Assigned task: Each line in the entries below that holds the string "biofuels" is to be listed.

Records provided:
BEGIN

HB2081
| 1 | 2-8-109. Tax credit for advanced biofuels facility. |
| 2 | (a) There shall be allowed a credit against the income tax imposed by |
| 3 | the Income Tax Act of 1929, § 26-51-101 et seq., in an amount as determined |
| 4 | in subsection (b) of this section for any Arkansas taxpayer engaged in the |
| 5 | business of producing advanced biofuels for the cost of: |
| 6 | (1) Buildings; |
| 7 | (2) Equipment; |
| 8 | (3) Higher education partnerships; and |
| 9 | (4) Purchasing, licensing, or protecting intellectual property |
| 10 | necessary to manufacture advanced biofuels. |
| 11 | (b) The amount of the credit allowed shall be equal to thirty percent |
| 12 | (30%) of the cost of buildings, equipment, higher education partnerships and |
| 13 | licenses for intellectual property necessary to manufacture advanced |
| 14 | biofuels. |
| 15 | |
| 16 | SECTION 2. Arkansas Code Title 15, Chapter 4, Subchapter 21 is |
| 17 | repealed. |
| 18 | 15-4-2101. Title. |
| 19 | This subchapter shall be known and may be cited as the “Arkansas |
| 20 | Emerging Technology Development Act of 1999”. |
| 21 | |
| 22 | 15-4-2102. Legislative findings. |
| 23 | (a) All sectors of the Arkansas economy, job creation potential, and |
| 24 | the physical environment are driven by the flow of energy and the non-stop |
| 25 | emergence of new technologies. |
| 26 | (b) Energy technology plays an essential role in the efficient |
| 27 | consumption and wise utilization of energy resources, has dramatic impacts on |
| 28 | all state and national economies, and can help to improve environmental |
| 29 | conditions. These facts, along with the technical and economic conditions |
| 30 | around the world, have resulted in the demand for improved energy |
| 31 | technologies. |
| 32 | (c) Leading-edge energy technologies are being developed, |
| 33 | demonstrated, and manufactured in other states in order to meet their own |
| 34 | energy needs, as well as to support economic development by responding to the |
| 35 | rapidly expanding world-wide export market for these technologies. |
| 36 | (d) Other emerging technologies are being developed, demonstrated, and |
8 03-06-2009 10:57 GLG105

END

Your solution:
| 1 | 2-8-109. Tax credit for advanced biofuels facility. |
| 5 | business of producing advanced biofuels for the cost of: |
| 10 | necessary to manufacture advanced biofuels. |
| 14 | biofuels. |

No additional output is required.